En este momento, la guerra semántica es lo más importante y donde se define el futuro del mundo. Siempre fue importante (es la idea central de nuestro estudio de 2005 sobre la lucha por los campos semánticos), pero ahora, más que nunca, vuelve a revelarse en todo su drama. Las palabras valen, y mucho. Hace un par de días los militares en Nigeria masacraron manifestantes que se atrevieron a arrojar piedras. Días antes Trump había afirmado que era totalmente legítimo que los militares estadounidenses usen armas de fuego si algunos en la caravana de refugiados hondureños se atrevían a lanzar piedras. Algo que, en la práctica no es ninguna novedad (basta con echar una mirada a lo que pasa diariamente en Gaza), pero que lo diga el presidente de Estados Unidos es una forma de legitimación de la barbarie. De la misma forma, en muchos otros temas, desde los sexuales hasta los raciales.
Desde ese mismo punto de vista narrativo, los republicanos tienen a favor una economía que, en sus números macros (PIB, desempleo, etc.) se encuentra en su mejor momento de los últimos cincuenta años. El pasado viernes se reportó la creación de 250 mil nuevos puestos de trabajo, y los dos cuatrimestres pasados tuvimos crecimientos del PIB de 4,2 y 3,2 por ciento, casi tan altos como dos cuatrimestres de la era Obama en el 2014. Obviamente que, si miramos todas las gráficas económicas, esos valores que se repiten en los discursos (con exageración trumpiana típica “nunca antes en la historia”) ya habían comenzado a mejorar en el primer año de la administración Obama. Cada gráfica sólo muestra la perfecta continuación de tendencias anteriores.
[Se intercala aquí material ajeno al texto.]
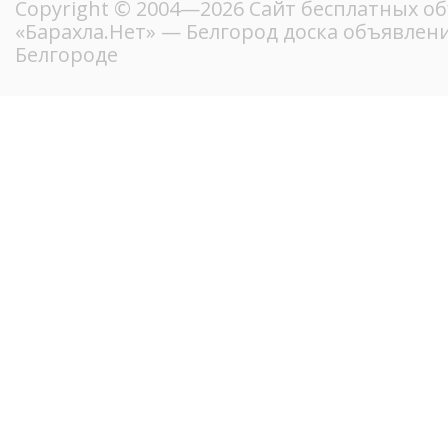
Copyright © 2004—2026
Сайт бесплатных о
«Барахла.Нет»
— Белгород доска объявлени
Белгороде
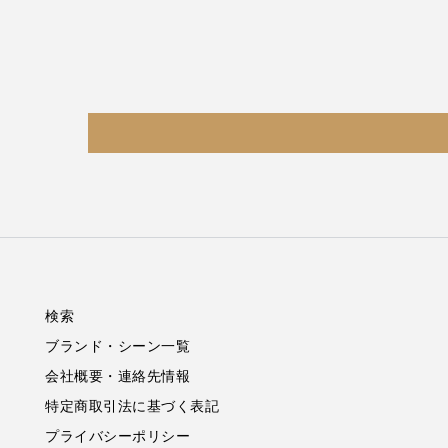
検索
ブランド・シーン一覧
会社概要・連絡先情報
特定商取引法に基づく表記
プライバシーポリシー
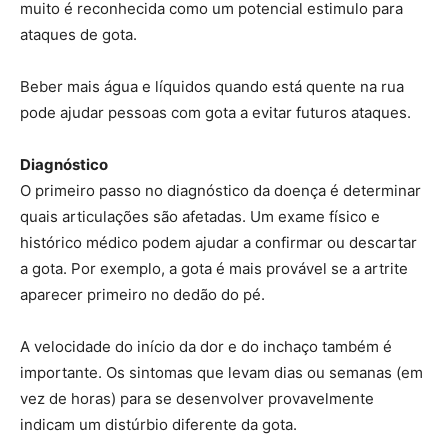
muito é reconhecida como um potencial estimulo para
ataques de gota.
Beber mais água e líquidos quando está quente na rua
pode ajudar pessoas com gota a evitar futuros ataques.
Diagnóstico
O primeiro passo no diagnóstico da doença é determinar
quais articulações são afetadas. Um exame físico e
histórico médico podem ajudar a confirmar ou descartar
a gota. Por exemplo, a gota é mais provável se a artrite
aparecer primeiro no dedão do pé.
A velocidade do início da dor e do inchaço também é
importante. Os sintomas que levam dias ou semanas (em
vez de horas) para se desenvolver provavelmente
indicam um distúrbio diferente da gota.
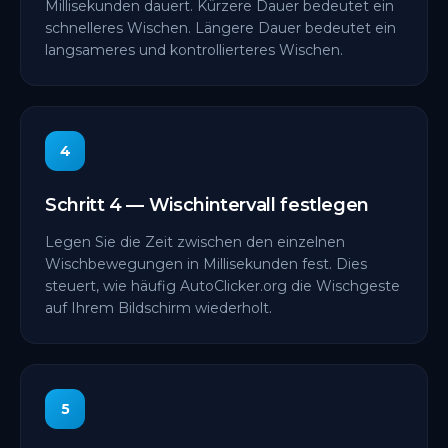
Millisekunden dauert. Kürzere Dauer bedeutet ein
schnelleres Wischen. Längere Dauer bedeutet ein
langsameres und kontrollierteres Wischen.
4
Schritt 4 — Wischintervall festlegen
Legen Sie die Zeit zwischen den einzelnen
Wischbewegungen in Millisekunden fest. Dies
steuert, wie häufig AutoClicker.org die Wischgeste
auf Ihrem Bildschirm wiederholt.
5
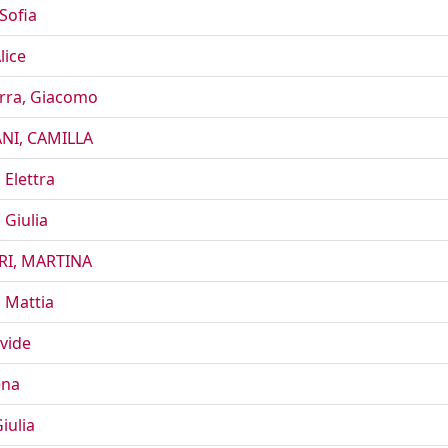
Sofia
lice
rra, Giacomo
NI, CAMILLA
 Elettra
 Giulia
RI, MARTINA
, Mattia
vide
ena
iulia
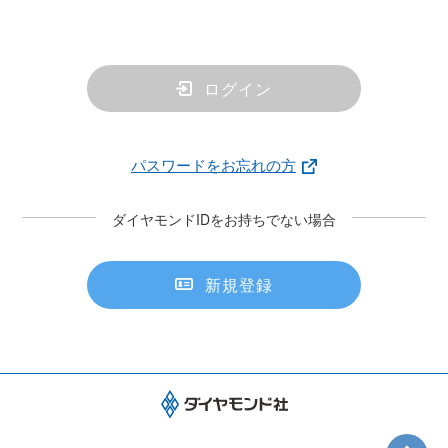
ログイン
パスワードをお忘れの方
ダイヤモンドIDをお持ちでない場合
新規登録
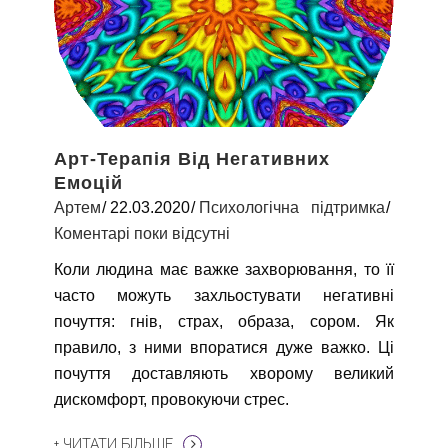
Арт-Терапія Від Негативних
Емоцій
Артем
22.03.2020
Психологічна підтримка
Коментарі поки відсутні
Коли людина має важке захворювання, то її
часто можуть захльостувати негативні
почуття: гнів, страх, образа, сором. Як
правило, з ними впоратися дуже важко. Ці
почуття доставляють хворому великий
дискомфорт, провокуючи стрес.
+ ЧИТАТИ БІЛЬШЕ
Hay que agregar otro factor: el recorte de impuestos aprobado en el año 2017, el cual benefició ampliamente a la minoría más rica de la población y algo, como efecto colateral, a los trabajadores, lo que sólo ha confirmado esas mismas tendencias.
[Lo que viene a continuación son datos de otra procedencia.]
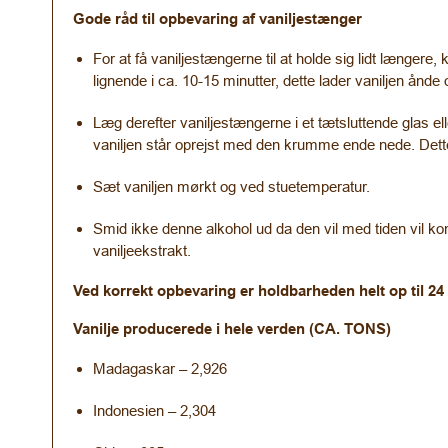
Gode råd til opbevaring af vaniljestænger
For at få vaniljestængerne til at holde sig lidt læng
lignende i ca. 10-15 minutter, dette lader vaniljen å
Læg derefter vaniljestængerne i et tætsluttende glas e
vaniljen står oprejst med den krumme ende nede. Dette 
Sæt vaniljen mørkt og ved stuetemperatur.
Smid ikke denne alkohol ud da den vil med tiden vil k
vaniljeekstrakt.
Ved korrekt opbevaring er holdbarheden helt op til 2
Vanilje producerede i hele verden (CA. TONS)
Madagaskar – 2,926
Indonesien – 2,304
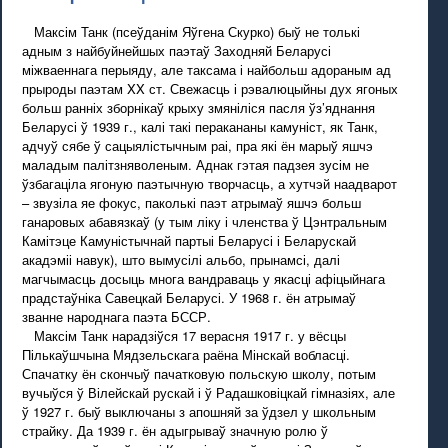
Максім Танк (псеўданім Яўгена Скурко) быў не толькі
адным з найбуйнейшых паэтаў Заходняй Беларусі
міжваеннага перыяду, але таксама і найбольш адораным ад
прыроды паэтам XX ст. Свежасць і рэвалюцыйны дух ягоных
больш ранніх зборнікаў крыху змяніліся пасля ўз’яднання
Беларусі ў 1939 г., калі такі перакананы камуніст, як Танк,
адчуў сябе ў сацыялістычным раі, пра які ён марыў яшчэ
маладым палітзняволеным. Аднак гэтая падзея зусім не
ўзбагаціла ягоную паэтычную творчасць, а хутчэй наадварот
– звузіла яе фокус, паколькі паэт атрымаў яшчэ больш
ганаровых абавязкаў (у тым ліку і членства ў Цэнтральным
Камітэце Камуністычнай партыі Беларусі і Беларускай
акадэміі навук), што вымусілі альбо, прынамсі, далі
магчымасць досыць многа вандраваць у якасці афіцыйнага
прадстаўніка Савецкай Беларусі. У 1968 г. ён атрымаў
званне народнага паэта БССР.
Максім Танк нарадзіўся 17 верасня 1917 г. у вёсцы
Пількаўшчына Мядзельскага раёна Мінскай вобласці.
Спачатку ён скончыў пачатковую польскую школу, потым
вучыўся ў Вілейскай рускай і ў Радашковіцкай гімназіях, але
ў 1927 г. быў выключаны з апошняй за ўдзел у школьным
страйку. Да 1939 г. ён адыгрываў значную ролю ў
De la misma forma que en el 2016 dijimos, en diversas entrevistas, que los recortes de impuestos a las grandes empresas, que la desregulación de los bancos, que el aumento del gasto militar y que las tentativas de privatizar lo que todavía estaba en manos del Estado iban a darle más oxígeno a los números macroeconómicos durante los primeros años de la administración Trump, también era de esperar que la historia de esos modelos económicos ya empleados por presidentes como Carlos Menem y George Bush podrían indicarnos que luego de la fiesta venía el funeral. La Argentina de Macri ya está en su funeral propio, pero Estados Unidos todavía está de fiesta. Dejemos de lado el detalle que Argentina no puede imprimir dólares ni puede enviar barcos de guerra a intimidar a la competencia comercial, como sí puede hacerlo Estados Unidos. Claro, si leemos los indicadores macroeconómicos y no atendemos a la creciente desesperación de los de abajo (podríamos detenernos en los problemas de educación, salud y desigualdades sociales), la cosa ha mejorado. Nada nuevo bajo el sol. Ni siquiera la desmemoria del pueblo.
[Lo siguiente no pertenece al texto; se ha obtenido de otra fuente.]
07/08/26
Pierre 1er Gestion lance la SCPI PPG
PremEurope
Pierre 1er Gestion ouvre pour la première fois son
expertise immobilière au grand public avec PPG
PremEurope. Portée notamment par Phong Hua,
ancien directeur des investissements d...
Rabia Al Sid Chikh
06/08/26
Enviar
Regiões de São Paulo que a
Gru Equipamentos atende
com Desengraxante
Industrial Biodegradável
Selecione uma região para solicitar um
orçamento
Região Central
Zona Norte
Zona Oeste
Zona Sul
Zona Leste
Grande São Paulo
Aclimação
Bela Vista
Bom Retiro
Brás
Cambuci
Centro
Estas elecciones de hoy significarán un leve, tímido giro de Estados Unidos hacia los de abajo. Deberemos analizar si el 2020 será un año de ruptura o, apenas, un capítulo en un proceso mayor. Lo que sí me animaría a predecir desde ya, como ya lo hemos hecho antes de las recientes elecciones de Brasil, es que, en un par de años, Estados Unidos estará a la izquierda de Brasil.
* Escritor uruguayo-estadounidense, autor de La reina de América y Crisis, entre otros libros. Profesor de International Studies en la Jacksonville University.